Эвриклея — в эту минуту более чем когда-либо нянька и кормилица героя — наклонилась, попробовала указательным пальцем воду, подняла медный таз и перенесла его на несколько шагов глубже в потемки. Он встал, взял скамеечку для ног и пошел следом за старухой.

Пенелопа закрыла глаза, прислушиваясь к плеску воды. И вдруг воцарилась мертвая тишина. Я не хочу смотреть, думала она, не хочу видеть. Но открыла глаза. И увидела в полумраке за колонной его спину и внутреннюю сторону левой ноги от голени вверх почти до паха. Рука кормилицы со вздутыми венами лежала на его колене. Торопливым движением он прикрылся полой плаща. Лицо кормилицы было поднято к его медной бороде. Пенелопа увидела его подбородок, увидела, как заходил ходуном его кадык. Рука его протянулась вперед, зажала рот старухи.

Она снова закрыла глаза. Кто-то что-то прошептал, она не хотела вслушиваться. В тазу плескалась вода. Она слышала, как старуха прошла через мегарон в кладовую, вернулась и стала обсушивать полотенцем и натирать маслом его ноги, ласково, бережно, как мать натирает ноги любимого дитяти. По комнате распространился аромат благовоний. А все-таки свиной запах остался, подумала она и открыла глаза. Он сидел подавшись вперед и разглядывал ступни своих ног, она посмотрела на его профиль, на волосы, лоб, нос, бороду, шею. Эвриклея нагнулась, подняла с пола таз.

Пенелопа встала.

— Меня немного клонит в сон, — сказала она. — Пойду, пожалуй, лягу. Мы еще с вами поговорим. Время у нас будет. Ведь я полагаю, вы останетесь здесь надолго, любезнейший, — холодно сказала она.

— Спасибо, госпожа, — ответил он.

Сделав несколько шагов по направлению к двери во внутренние покои, она остановилась и обернулась. Теперь на него падало больше света.
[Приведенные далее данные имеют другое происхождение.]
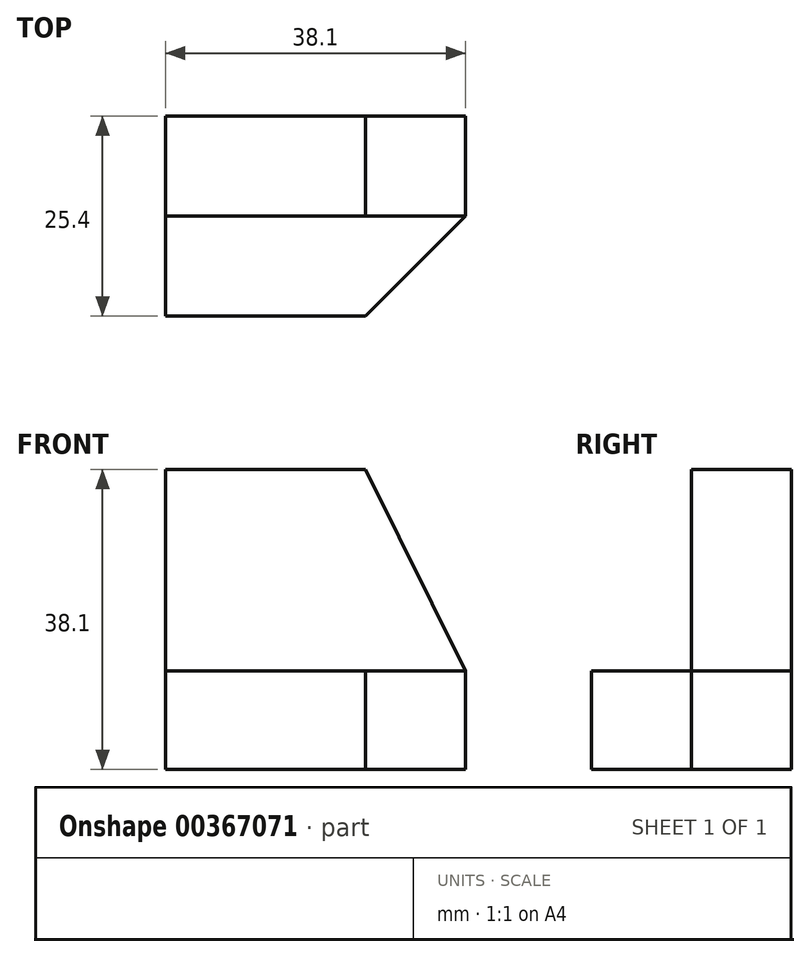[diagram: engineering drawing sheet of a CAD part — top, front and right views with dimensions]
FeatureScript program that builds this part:
annotation { "Feature Type Name" : "Feature", "Feature Type Description" : "" }
export const myFeature = defineFeature(function(context is Context, id is Id, definition is map)
    precondition{}
    {
        {
            var Q0;
            Q0=qCreatedBy(makeId("Right.planeOp"),FACE);
            var sketch = newSketch(context, id + "F0", { "sketchPlane" : qUnion([Q0])});
            skLineSegment(sketch, "E0", {"start": v(0, 12.48) * mm, "end": v(12.7, 12.48) * mm});
            skLineSegment(sketch, "E1", {"start": v(12.7, 12.48) * mm, "end": v(12.7, 38.1) * mm});
            skLineSegment(sketch, "E2", {"start": v(12.7, 38.1) * mm, "end": v(25.4, 38.1) * mm});
            skLineSegment(sketch, "E3", {"start": v(25.4, 38.1) * mm, "end": v(25.4, 0) * mm});
            skLineSegment(sketch, "E4", {"start": v(0, 0) * mm, "end": v(0, 12.48) * mm});
            skLineSegment(sketch, "E5", {"start": v(0, 0) * mm, "end": v(25.4, 0) * mm});
            skSolve(sketch);
        }
        {
            var Q0;
            Q0 = qSketchRegion(id + "F0", true);
            extrude(context, id + "F1", {"entities" : qUnion([Q0]), "depth" : 38.1 * mm});
        }
        {
            var Q0;
            Q0=makeQuery(id+"F1.opExtrude","SWEPT_FACE",FACE,{"disambiguationData":[OSD([sQuery(id+"F0.wireOp",EDGE,"E1")])]});
            var sketch = newSketch(context, id + "F2", { "sketchPlane" : qUnion([Q0])});
            skLineSegment(sketch, "E6", {"start": v(25.4, 38.1) * mm, "end": v(38.1, 12.48) * mm});
            skSolve(sketch);
        }
        {
            var Q0;
            Q0 = qSketchRegion(id + "F2", true);
            var Q1;
            {var subQ0=sQuery(id+"F2.wireOp",EDGE,"E6");Q1=makeQuery(id+"F2.imprint","IMPRINT",FACE,{"disambiguationData":[TD([[makeQuery(id+"F2.imprint","IMPRINT",EDGE,{"derivedFrom":subQ0}),1.0]])]});}
            extrude(context, id + "F3", {"entities" : qUnion([Q0, Q1]), "operationType" : NewBodyOperationType.REMOVE, "oppositeDirection" : true, "depth" : 25.4 * mm});
        }
        {
            var Q0;
            Q0=makeQuery(id+"F1.opExtrude","SWEPT_FACE",FACE,{"disambiguationData":[OSD([sQuery(id+"F0.wireOp",EDGE,"E0")])]});
            var sketch = newSketch(context, id + "F4", { "sketchPlane" : qUnion([Q0])});
            skLineSegment(sketch, "E7", {"start": v(38.1, 12.7) * mm, "end": v(25.4, 0) * mm});
            skSolve(sketch);
        }
        {
            var Q0;
            {var subQ0=sQuery(id+"F4.wireOp",EDGE,"E7");Q0=makeQuery(id+"F4.imprint","IMPRINT",FACE,{"disambiguationData":[TD([[makeQuery(id+"F4.imprint","IMPRINT",EDGE,{"derivedFrom":subQ0}),1.0]])]});}
            extrude(context, id + "F5", {"entities" : qUnion([Q0]), "operationType" : NewBodyOperationType.REMOVE, "oppositeDirection" : true, "depth" : 25.4 * mm});
        }
    });
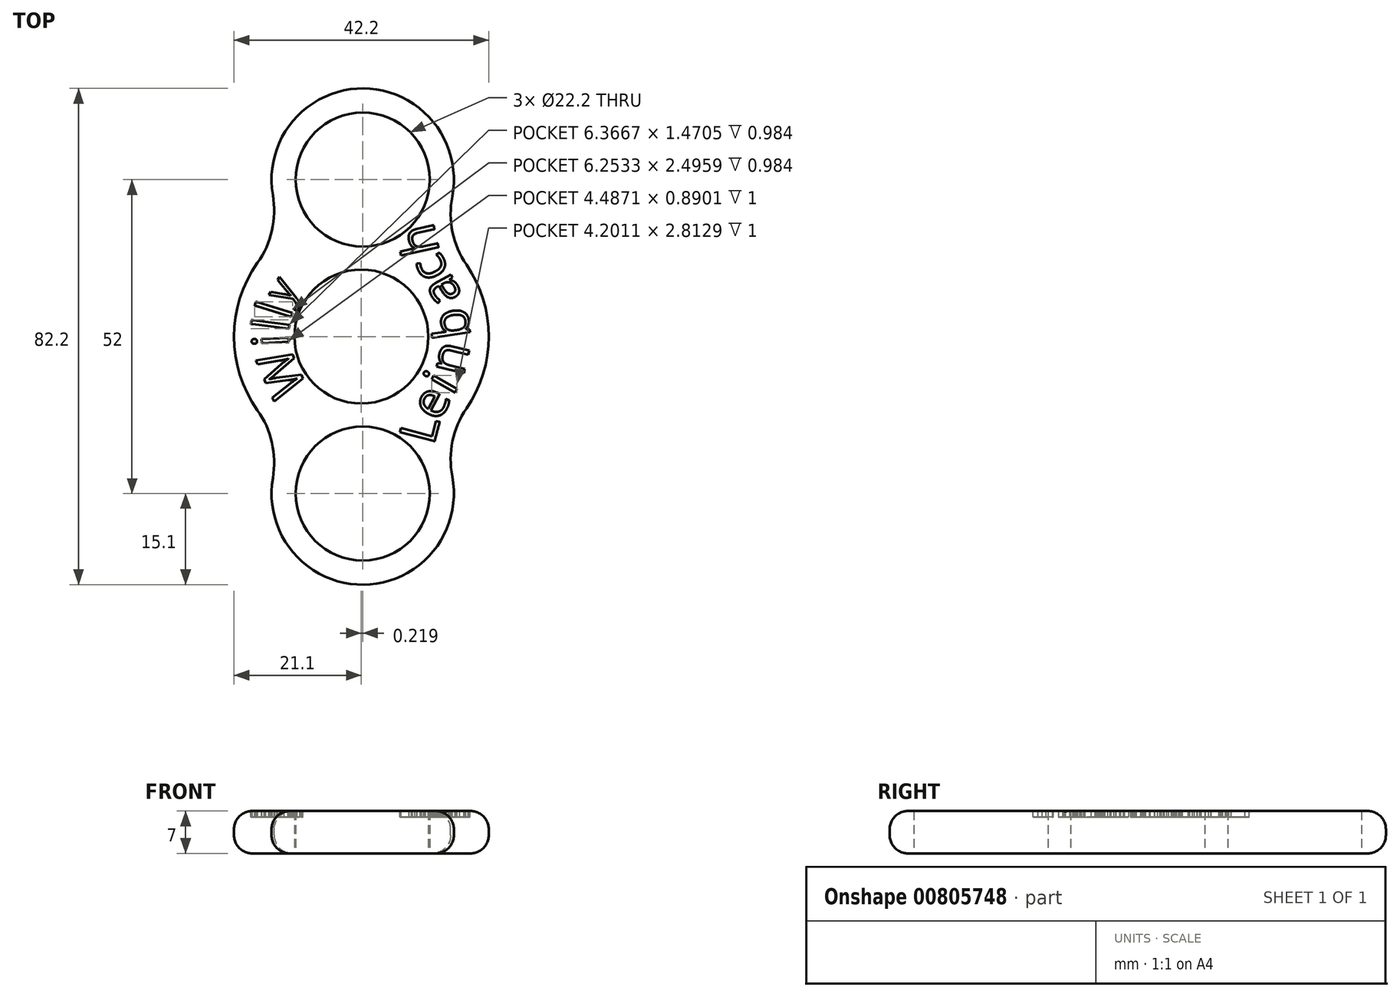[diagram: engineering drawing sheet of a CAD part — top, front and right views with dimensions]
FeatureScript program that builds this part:
annotation { "Feature Type Name" : "Feature", "Feature Type Description" : "" }
export const myFeature = defineFeature(function(context is Context, id is Id, definition is map)
    precondition{}
    {
        {
            var Q0;
            Q0=qCreatedBy(makeId("Top.planeOp"),FACE);
            var sketch = newSketch(context, id + "F0", { "sketchPlane" : qUnion([Q0])});
            skCircle(sketch, "E0", {"center": v(0, 0) * mm, "radius": 11.1 * mm});
            skCircle(sketch, "E1", {"center": v(0.22, 26) * mm, "radius": 11.1 * mm});
            skCircle(sketch, "E2", {"center": v(0.22, -26) * mm, "radius": 11.1 * mm});
            skCircle(sketch, "E3.0", {"center": v(0.22, 26) * mm, "radius": 15.1 * mm, "construction": true});
            skCircle(sketch, "E4.0", {"center": v(0.22, -26) * mm, "radius": 15.1 * mm, "construction": true});
            skCircle(sketch, "E5.0", {"center": v(0, 0) * mm, "radius": 21.1 * mm, "construction": true});
            skArc(sketch, "E6", {"start": v(-12.1, 17.28) * mm, "mid": v(0.35, 41.1) * mm, "end": v(12.4, 17.07) * mm});
            skArc(sketch, "E7", {"start": v(12.4, 17.07) * mm, "mid": v(21.1, 0) * mm, "end": v(12.4, -17.07) * mm});
            skArc(sketch, "E8", {"start": v(12.4, -17.07) * mm, "mid": v(0.35, -41.1) * mm, "end": v(-12.1, -17.28) * mm});
            skArc(sketch, "E9", {"start": v(-12.1, -17.28) * mm, "mid": v(-21.1, 0) * mm, "end": v(-12.1, 17.28) * mm});
            skSolve(sketch);
        }
        {
            var Q0;
            Q0=makeQuery(id+"F0.imprint","IMPRINT",FACE,{"disambiguationData":[TD([[makeQuery(id+"F0.imprint","IMPRINT",EDGE,{"derivedFrom":sQuery(id+"F0.wireOp",EDGE,"E0")}),-1.0]])]});
            extrude(context, id + "F1", {"entities" : qUnion([Q0]), "depth" : 7 * mm, "offsetDistance" : 25 * mm});
        }
        {
            var Q0;
            Q0=makeQuery(id+"F1.opExtrude","SWEPT_EDGE",EDGE,{"disambiguationData":[OSD([sQuery(id+"F0.wireOp",EDGE,"E6"),sQuery(id+"F0.wireOp",EDGE,"E9")])]});
            var Q1;
            Q1=makeQuery(id+"F1.opExtrude","SWEPT_EDGE",EDGE,{"disambiguationData":[OSD([sQuery(id+"F0.wireOp",EDGE,"E8"),sQuery(id+"F0.wireOp",EDGE,"E9")])]});
            var Q2;
            Q2=makeQuery(id+"F1.opExtrude","SWEPT_EDGE",EDGE,{"disambiguationData":[OSD([sQuery(id+"F0.wireOp",EDGE,"E7"),sQuery(id+"F0.wireOp",EDGE,"E8")])]});
            var Q3;
            Q3=makeQuery(id+"F1.opExtrude","SWEPT_EDGE",EDGE,{"disambiguationData":[OSD([sQuery(id+"F0.wireOp",EDGE,"E6"),sQuery(id+"F0.wireOp",EDGE,"E7")])]});
            fillet(context, id + "F2", {"entities" : qUnion([Q0, Q1, Q2, Q3]), "radius" : 15 * mm, "tangentPropagation" : true, "allowEdgeOverflow" : false});
        }
        {
            var Q0;
            Q0=makeQuery(id+"F1.opExtrude","CAP_EDGE",EDGE,{"disambiguationData":[OSD([sQuery(id+"F0.wireOp",EDGE,"E9")])],"isStart":false});
            var Q1;
            Q1=makeQuery(id+"F1.opExtrude","CAP_EDGE",EDGE,{"disambiguationData":[OSD([sQuery(id+"F0.wireOp",EDGE,"E7")])],"isStart":true});
            fillet(context, id + "F3", {"entities" : qUnion([Q0, Q1]), "radius" : 3 * mm, "tangentPropagation" : true, "allowEdgeOverflow" : false});
        }
        {
            var Q0;
            Q0=makeQuery(id+"F1.opExtrude","CAP_FACE",FACE,{"disambiguationData":[OSD([sQuery(id+"F0.wireOp",EDGE,"E0"),sQuery(id+"F0.wireOp",EDGE,"E1"),sQuery(id+"F0.wireOp",EDGE,"E2"),sQuery(id+"F0.wireOp",EDGE,"E6"),sQuery(id+"F0.wireOp",EDGE,"E7"),sQuery(id+"F0.wireOp",EDGE,"E8"),sQuery(id+"F0.wireOp",EDGE,"E9")])],"isStart":false});
            var sketch = newSketch(context, id + "F4", { "sketchPlane" : qUnion([Q0])});
            skText(sketch, "E10", { "text": "W", "fontName": "OpenSans-Regular.ttf"});
            skText(sketch, "E11", { "text": "i", "fontName": "OpenSans-Regular.ttf"});
            skText(sketch, "E12", { "text": "l", "fontName": "OpenSans-Regular.ttf"});
            skText(sketch, "E13", { "text": "l", "fontName": "OpenSans-Regular.ttf"});
            skText(sketch, "E14", { "text": "y", "fontName": "OpenSans-Regular.ttf"});
            const initialGuessF4  = {"E10": [-0.00898, -0.00847, -0.40537, 0.91415, 0.006], "E11": [-0.01201, -0.00158, -0.04824, 0.99884, 0.006], "E12": [-0.0121, 0.00057, 0.12637, 0.99198, 0.006], "E13": [-0.01183, 0.0026, 0.2921, 0.9564, 0.006], "E14": [-0.01215, 0.005, 0.50986, 0.86026, 0.005]};
            skSetInitialGuess(sketch, initialGuessF4);
            skSolve(sketch);
        }
        {
            var Q0;
            Q0=makeQuery(id+"F4.imprint","IMPRINT",FACE,{"disambiguationData":[TD([[makeQuery(id+"F4.imprint","IMPRINT",EDGE,{"derivedFrom":sQuery(id+"F4.wireOp",EDGE,"E10.sketch_text.stroke-0")}),-1.0]])]});
            var Q1;
            Q1=makeQuery(id+"F4.imprint","IMPRINT",FACE,{"disambiguationData":[TD([[makeQuery(id+"F4.imprint","IMPRINT",EDGE,{"derivedFrom":sQuery(id+"F4.wireOp",EDGE,"E11.sketch_text.stroke-0")}),-1.0]])]});
            var Q2;
            {var subQ0=sQuery(id+"F4.wireOp",EDGE,"E12.sketch_text.stroke-0");Q2=makeQuery(id+"F4.imprint","IMPRINT",FACE,{"disambiguationData":[TD([[makeQuery(id+"F4.imprint","IMPRINT",EDGE,{"derivedFrom":subQ0}),-1.0]])]});}
            var Q3;
            {var subQ0=sQuery(id+"F4.wireOp",EDGE,"E12.sketch_text.stroke-2");Q3=makeQuery(id+"F4.imprint","IMPRINT",FACE,{"disambiguationData":[TD([[makeQuery(id+"F4.imprint","IMPRINT",EDGE,{"derivedFrom":subQ0}),-1.0]])]});}
            var Q4;
            {var subQ0=sQuery(id+"F4.wireOp",EDGE,"E13.sketch_text.stroke-2");Q4=makeQuery(id+"F4.imprint","IMPRINT",FACE,{"disambiguationData":[TD([[makeQuery(id+"F4.imprint","IMPRINT",EDGE,{"derivedFrom":subQ0}),-1.0]])]});}
            var Q5;
            {var subQ0=sQuery(id+"F4.wireOp",EDGE,"E13.sketch_text.stroke-0");Q5=makeQuery(id+"F4.imprint","IMPRINT",FACE,{"disambiguationData":[TD([[makeQuery(id+"F4.imprint","IMPRINT",EDGE,{"derivedFrom":subQ0}),-1.0]])]});}
            var Q6;
            Q6=makeQuery(id+"F4.imprint","IMPRINT",FACE,{"disambiguationData":[TD([[makeQuery(id+"F4.imprint","IMPRINT",EDGE,{"derivedFrom":sQuery(id+"F4.wireOp",EDGE,"E14.sketch_text.stroke-0")}),-1.0]])]});
            var Q7;
            {var subQ6=sQuery(id+"F4.wireOp",EDGE,"E11.sketch_text.stroke-4");Q7=makeQuery(id+"F4.imprint","IMPRINT",FACE,{"disambiguationData":[TD([[makeQuery(id+"F4.imprint","IMPRINT",EDGE,{"derivedFrom":subQ6}),-1.0]])]});}
            var Q8;
            {var subQ0=sQuery(id+"F4.wireOp",EDGE,"E11.sketch_text.stroke-6");var subQ1=sQuery(id+"F4.wireOp",EDGE,"E11.sketch_text.stroke-5");var subQ2=makeQuery(id+"F4.imprint","INTERSECT",VERTEX,{"derivedFrom":[subQ1,subQ0]});Q8=makeQuery(id+"F4.imprint","IMPRINT",FACE,{"disambiguationData":[TD([[makeQuery(id+"F4.imprint","IMPRINT",EDGE,{"disambiguationData":[TD([[subQ2,1.0]])],"derivedFrom":subQ1}),-1.0]])]});}
            extrude(context, id + "F5", {"entities" : qUnion([Q0, Q1, Q2, Q3, Q4, Q5, Q6, Q7, Q8]), "operationType" : NewBodyOperationType.REMOVE, "oppositeDirection" : true, "depth" : 1 * mm, "offsetDistance" : 25 * mm});
        }
        {
            var Q0;
            Q0=makeQuery(id+"F4.imprint","IMPRINT",FACE,{"disambiguationData":[TD([[makeQuery(id+"F4.imprint","IMPRINT",EDGE,{"derivedFrom":sQuery(id+"F4.wireOp",EDGE,"E10.sketch_text.stroke-0")}),1.0]])]});
            var sketch = newSketch(context, id + "F6", { "sketchPlane" : qUnion([Q0])});
            skText(sketch, "E15", { "text": "L", "fontName": "OpenSans-Regular.ttf"});
            skText(sketch, "E16", { "text": "e", "fontName": "OpenSans-Regular.ttf"});
            skText(sketch, "E17", { "text": "i", "fontName": "OpenSans-Regular.ttf"});
            skText(sketch, "E18", { "text": "n", "fontName": "OpenSans-Regular.ttf"});
            skText(sketch, "E19", { "text": "b", "fontName": "OpenSans-Regular.ttf"});
            skText(sketch, "E20", { "text": "a", "fontName": "OpenSans-Regular.ttf"});
            skText(sketch, "E21", { "text": "c", "fontName": "OpenSans-Regular.ttf"});
            skText(sketch, "E22", { "text": "h", "fontName": "OpenSans-Regular.ttf"});
            const initialGuessF6  = {"E15": [0.01193, -0.01813, 0.25345, 0.96735, 0.006], "E16": [0.01287, -0.01425, 0.46214, 0.8868, 0.006], "E17": [0.01516, -0.0099, 0.49945, 0.86634, 0.006], "E18": [0.01678, -0.00678, 0.23924, 0.97096, 0.00618], "E19": [0.0181, 0, -0.1432, 0.9897, 0.006], "E20": [0.01677, 0.0068, -0.4842, 0.87495, 0.006], "E21": [0.01464, 0.01066, -0.43761, 0.89916, 0.006], "E22": [0.01293, 0.0141, -0.21649, 0.97629, 0.006]};
            skSetInitialGuess(sketch, initialGuessF6);
            skSolve(sketch);
        }
        {
            var Q0;
            Q0 = qSketchRegion(id + "F6", true);
            extrude(context, id + "F7", {"entities" : qUnion([Q0]), "operationType" : NewBodyOperationType.REMOVE, "oppositeDirection" : true, "depth" : 1 * mm, "offsetDistance" : 25 * mm});
        }
    });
Эвриклея шла к наружной двери с тазом, в котором плескалась и взбулькивала вода.

— А вообще-то мысль насчет состязания недурна, — сказала Пенелопа. — Это я славно придумала, хорошо, что эта мысль пришла мне в голову.

— Да, госпожа, вам пришла в голову замечательная мысль, — подтвердил он.

Эвриклея остановилась так внезапно, что расплескала воду. Она переводила с одного на другую свой мутный, подслеповатый, прищуренный взгляд.

— Доброй ночи, — сказала Пенелопа.

— Желаю вам самой доброй ночи, госпожа, — тихо ответил он.